Abuse is a crime, not an argument or accusation on social media. It means  being starved, injured or neglected to the point of grievous injury or death. At Blue-Star you can find animals who have been starved, nearly frozen to death, blinded, fed poisoned water, who were reduced to eating sand, have been beaten nearly to death. You can see their stories here and you can see the horses, they are there for anyone to visit or see. In New York, there are wealthy animals rights groups who have never saved an animal, they give vast sums of money to politicians and lobbyists instead.

Blue Star also practices the love of people.

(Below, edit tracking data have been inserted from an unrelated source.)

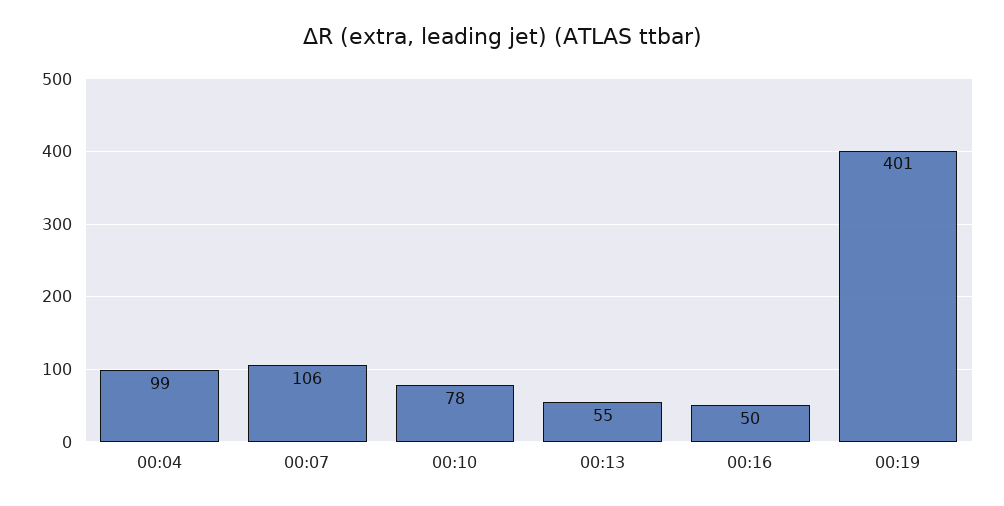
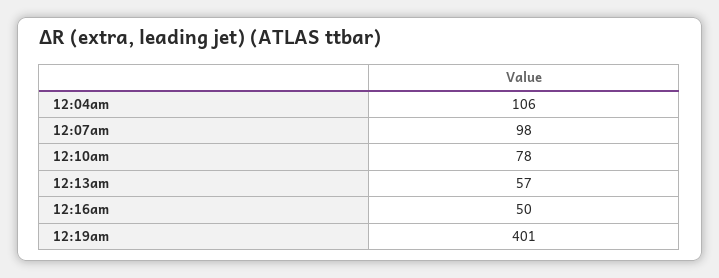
  {
-   "00:04": 99,
+   "00:04": 106,
-   "00:07": 106,
+   "00:07": 98,
    "00:10": 78,
-   "00:13": 55,
+   "00:13": 57,
    "00:16": 50,
    "00:19": 401
  }

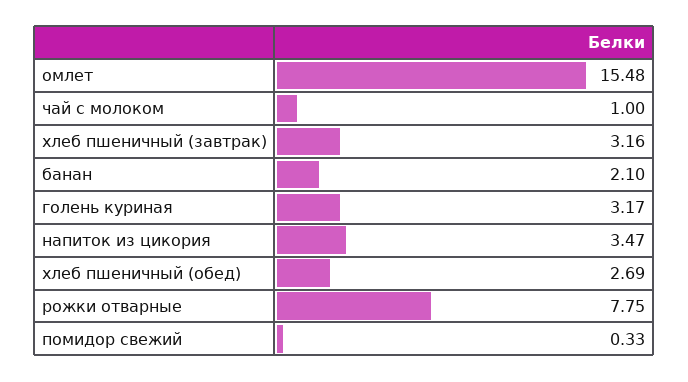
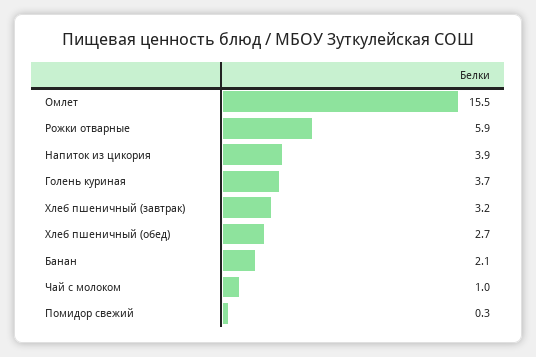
  {
    "омлет": 15.48,
    "чай с молоком": 1,
    "хлеб пшеничный (завтрак)": 3.16,
    "банан": 2.1,
-   "голень куриная": 3.17,
+   "голень куриная": 3.7,
-   "напиток из цикория": 3.47,
+   "напиток из цикория": 3.9,
    "хлеб пшеничный (обед)": 2.69,
-   "рожки отварные": 7.75,
+   "рожки отварные": 5.9,
    "помидор свежий": 0.33
  }

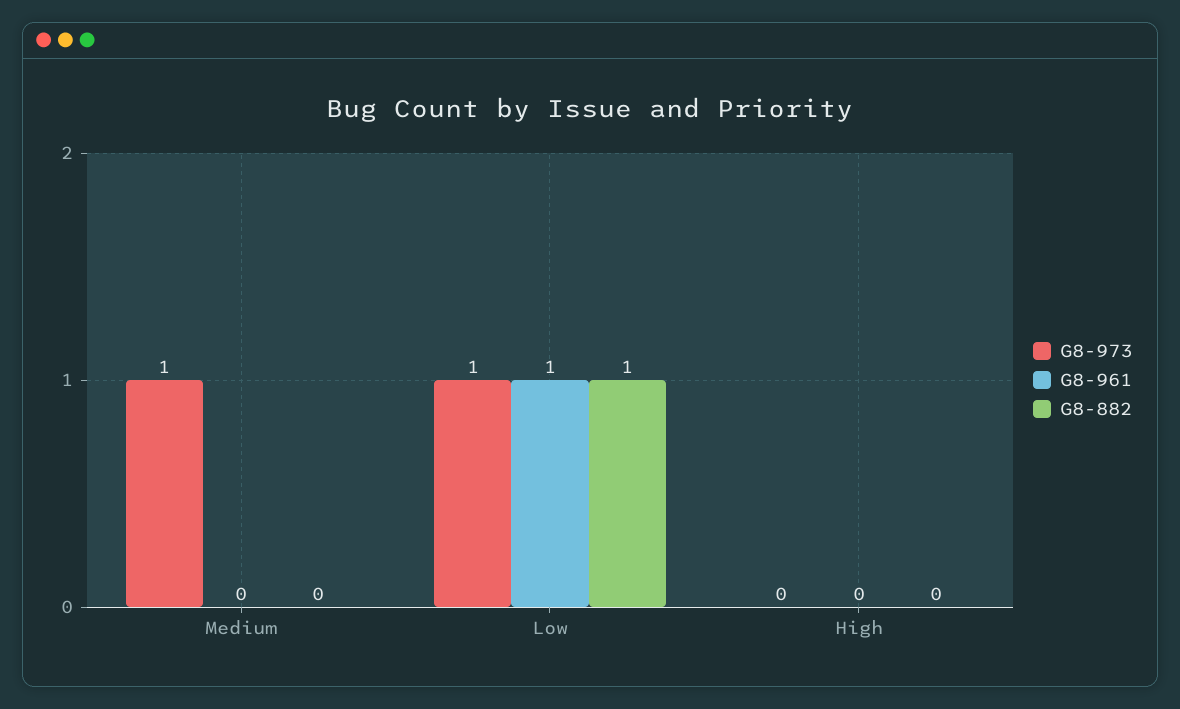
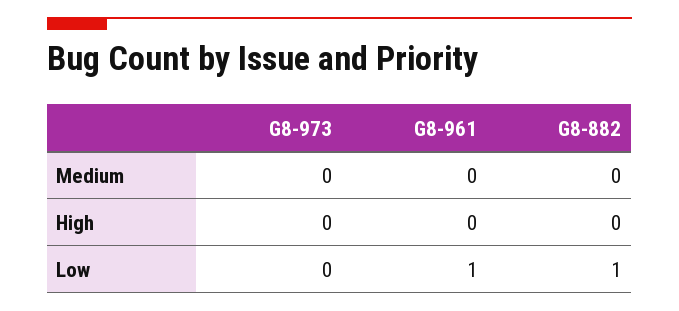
  {
    "G8-973": {
-     "Medium": 1,
+     "Medium": 0,
-     "Low": 1,
+     "Low": 0,
      "High": 0
    },
    "G8-961": {
      "Medium": 0,
      "Low": 1,
      "High": 0
    },
    "G8-882": {
      "Medium": 0,
      "Low": 1,
      "High": 0
    }
  }

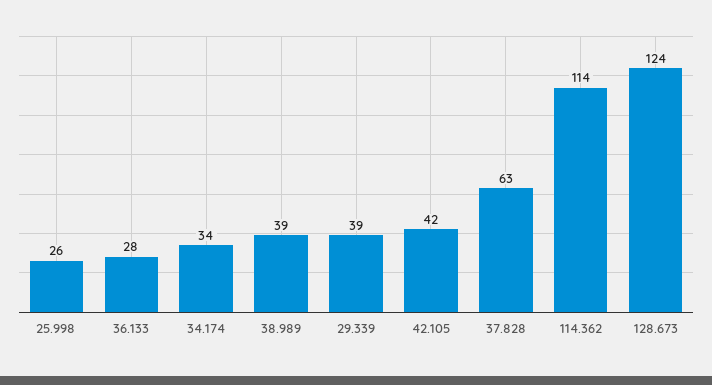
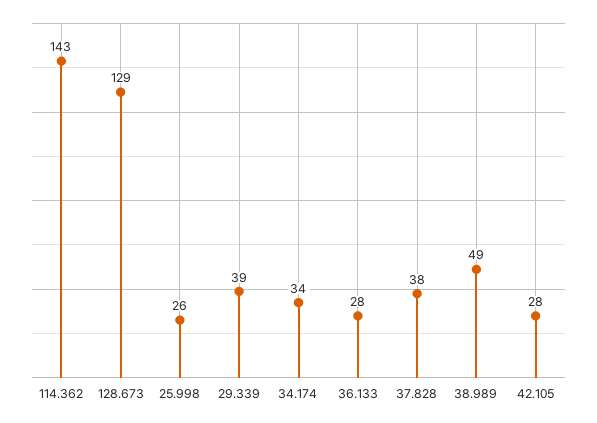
  {
    "25.998": 26,
    "36.133": 28,
    "34.174": 34,
-   "38.989": 39,
+   "38.989": 49,
    "29.339": 39,
-   "42.105": 42,
+   "42.105": 28,
-   "37.828": 63,
+   "37.828": 38,
-   "114.362": 114,
+   "114.362": 143,
-   "128.673": 124
+   "128.673": 129
  }

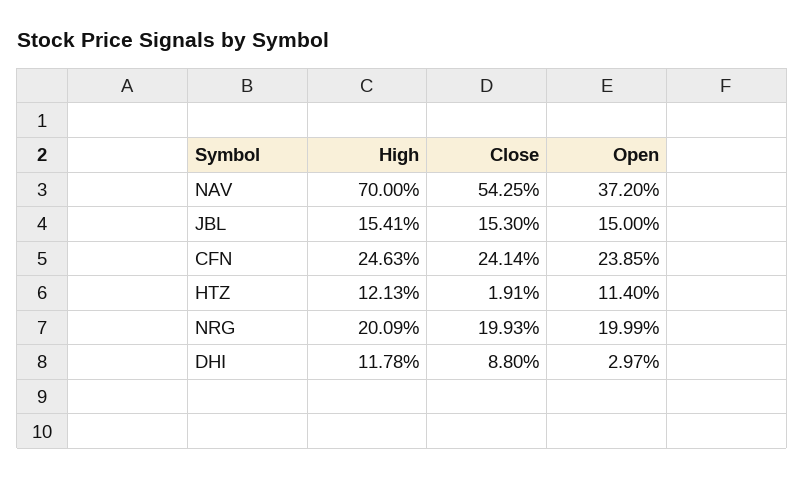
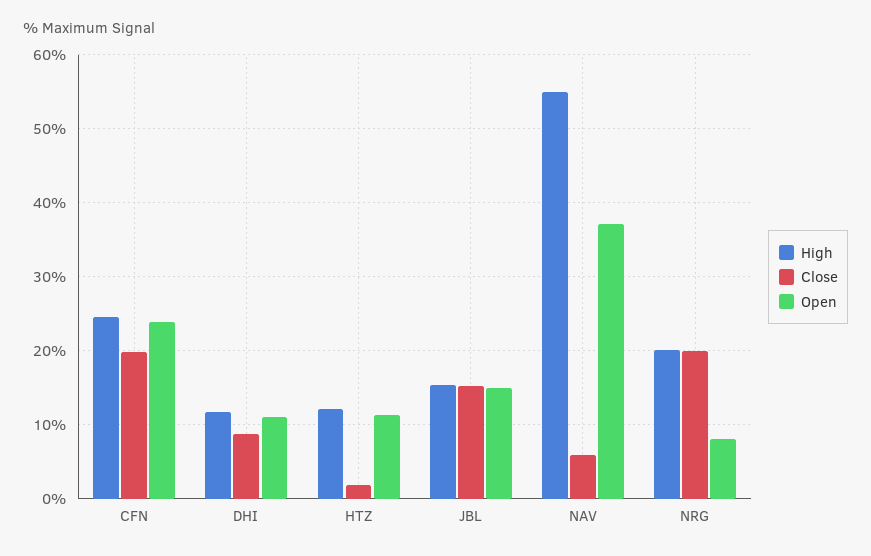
  {
    "High": {
-     "NAV": 70,
+     "NAV": 55,
      "JBL": 15.41,
      "CFN": 24.63,
      "HTZ": 12.13,
      "NRG": 20.09,
      "DHI": 11.78
    },
    "Close": {
-     "NAV": 54.25,
+     "NAV": 6,
      "JBL": 15.3,
-     "CFN": 24.14,
+     "CFN": 20,
      "HTZ": 1.91,
      "NRG": 19.93,
      "DHI": 8.8
    },
    "Open": {
      "NAV": 37.2,
      "JBL": 15,
      "CFN": 23.85,
      "HTZ": 11.4,
-     "NRG": 19.99,
+     "NRG": 8,
-     "DHI": 2.97
+     "DHI": 11
    }
  }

That is critical because people who can’t love people cannot love animals.  At Blue-Star, they are transparent, they welcome people, they attract passionate and dedicated volunteers who work for free, and young students and interns eager to see animals and learn about them. They seek to keep animals and people working together whenever possible. This is the only real future of domesticated animals in our greedy and oblivious world, if there is any – restoring the ancient and historic bond people and working animals have always had.

At Blue-Star, this is not an argument, they know it to be true.

I believe Blue-Star is the future, a way past the angry morass that has engulfed the animal rights movement and left animals with no true protectors. They have found a way there to save animals, protect their rights, and respect the rights and dignity of people. Blue-Star is the new and true animal rights movement, the money they collect goes to animals, not politicians, lobbyists and marketers. They do not believe in cruelty, the understand that it is not possible to love animals and hate people.

There are many different ways to look at the world, I never think mine is the only way. But I am happy to support this farm, to join this nascent but still fragile movement. I want to answer Beston’s call. I do not care to live in a world where children can never see animals outside of a remote preserve, if there. I do not care to be part of an animal culture that batters people and frightens them. For me, animals are about love and compassion and our frayed connection to Mother Earth.

Blue-Star  seeks 1,000 members in their “herd,” you can look at for yourself here. Increasingly, I am seeing the power of my blog to do good – to help George Forss publish his book, to help the farrier Ken Norman survive the surgery on his knees. I have it in my head to help Blue-Star’s herd grow to the 1,000 members they seek and beyond. They need us, but if you love an animal, you need them even more.

You can join the wiser and more mystical understanding of animals for a very small amount of money. You can be part of the new social awakening triggered by the New York Carriage Horses. You can save animals, protect their rights, and  nourish people as well.

Animals need the right to survive, and the Blue-Star idea offers the best idea that I know of.